Queen of Puddings is a traditional British dessert, consisting of a baked, breadcrumb-thickened egg mixture, spread with jam and topped with meringue. Similar recipes are called Monmouth Pudding and Manchester Pudding.

==History==
Variant forms of puddings made with breadcrumbs boiled with milk can be found dating back to the seventeenth century. The Closet Opened was posthumously published in 1699 by a servant and his son. In it, Sir Kenelm Digby talks of many puddings, including one that involves soaking bread in milk. There were a variety of puddings made using the remains of bread and warm milk. A Monmouth Pudding is said to consist of layers of meringue, jam or seasonal fruit, and bread soaked in milk, whilst Manchester Pudding is similar but contains egg yolks (but some have speculated that this name was just a synonym for the Queen of Puddings).
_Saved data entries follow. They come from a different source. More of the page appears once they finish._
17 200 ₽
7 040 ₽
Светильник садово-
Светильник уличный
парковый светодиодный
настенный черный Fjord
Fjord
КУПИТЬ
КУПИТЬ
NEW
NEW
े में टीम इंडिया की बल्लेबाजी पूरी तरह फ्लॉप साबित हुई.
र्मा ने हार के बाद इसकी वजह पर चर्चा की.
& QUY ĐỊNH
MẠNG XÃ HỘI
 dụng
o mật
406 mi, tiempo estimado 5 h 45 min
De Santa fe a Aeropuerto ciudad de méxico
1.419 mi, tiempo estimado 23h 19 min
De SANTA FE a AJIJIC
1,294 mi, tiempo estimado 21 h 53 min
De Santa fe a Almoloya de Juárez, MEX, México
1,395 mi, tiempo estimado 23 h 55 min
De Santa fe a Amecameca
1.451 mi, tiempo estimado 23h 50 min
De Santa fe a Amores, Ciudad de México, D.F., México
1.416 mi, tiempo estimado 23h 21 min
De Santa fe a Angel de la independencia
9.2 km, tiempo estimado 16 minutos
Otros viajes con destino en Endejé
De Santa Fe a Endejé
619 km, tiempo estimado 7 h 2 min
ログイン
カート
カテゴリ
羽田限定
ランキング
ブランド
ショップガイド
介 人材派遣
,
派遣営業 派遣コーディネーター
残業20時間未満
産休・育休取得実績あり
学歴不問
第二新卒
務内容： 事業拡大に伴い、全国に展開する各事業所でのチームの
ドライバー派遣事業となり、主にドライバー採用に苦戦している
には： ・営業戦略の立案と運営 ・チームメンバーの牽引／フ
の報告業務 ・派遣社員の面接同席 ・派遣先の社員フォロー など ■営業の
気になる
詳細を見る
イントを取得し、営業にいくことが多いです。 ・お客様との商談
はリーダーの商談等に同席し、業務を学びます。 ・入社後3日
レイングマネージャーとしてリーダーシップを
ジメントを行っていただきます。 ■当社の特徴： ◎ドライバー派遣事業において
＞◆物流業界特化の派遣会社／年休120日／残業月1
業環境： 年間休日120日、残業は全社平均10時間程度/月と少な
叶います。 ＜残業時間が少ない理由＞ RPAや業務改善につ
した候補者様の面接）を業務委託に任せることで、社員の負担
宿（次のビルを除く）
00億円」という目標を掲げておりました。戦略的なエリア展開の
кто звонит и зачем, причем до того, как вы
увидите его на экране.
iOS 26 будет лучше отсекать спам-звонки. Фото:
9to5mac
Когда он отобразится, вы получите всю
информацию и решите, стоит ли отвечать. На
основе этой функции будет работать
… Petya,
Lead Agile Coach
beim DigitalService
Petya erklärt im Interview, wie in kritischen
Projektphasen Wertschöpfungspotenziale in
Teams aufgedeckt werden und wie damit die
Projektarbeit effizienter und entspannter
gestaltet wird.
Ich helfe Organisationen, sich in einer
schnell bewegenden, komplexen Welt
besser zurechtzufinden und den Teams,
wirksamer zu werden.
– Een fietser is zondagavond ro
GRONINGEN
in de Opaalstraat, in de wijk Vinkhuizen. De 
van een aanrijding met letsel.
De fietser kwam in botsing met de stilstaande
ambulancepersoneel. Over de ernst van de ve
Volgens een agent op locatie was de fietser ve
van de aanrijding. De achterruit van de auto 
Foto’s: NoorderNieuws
Several reference works date this variation layered pudding to the nineteenth century, including in the United States.

Typical recipes for 20th century Queen of Puddings can be found in many post-war British cookbooks, such as those of Marguerite Patten, Delia Smith, Jane Grigson and in Mary Norwak's book on English Puddings. In the 1960s, it was on the British government recommended diet for sick children.

==Generic method==
Milk and lemon zest are heated to boiling in a saucepan. Sugar, butter and breadcrumbs are mixed into the hot milk, which is allowed to cool. Egg yolks and a whole egg are beaten into this mixture, which is transferred into a deep pie dish, and then baked in a bain-marie until set, resulting in a firm, brownish base.

The base is then spread with jam—usually raspberry or blackcurrant—and a meringue mix made from the reserved egg whites is spooned over the jam. The pudding is returned to the oven and baked until the meringue is golden but still soft. The pudding is eaten hot.

In some variations, sliced cooked fruits replace the jam layer.

==Influences==
There was a Toronto theater group called The Queen of Puddings Music Theatre Company that specializes in avant-grade opera.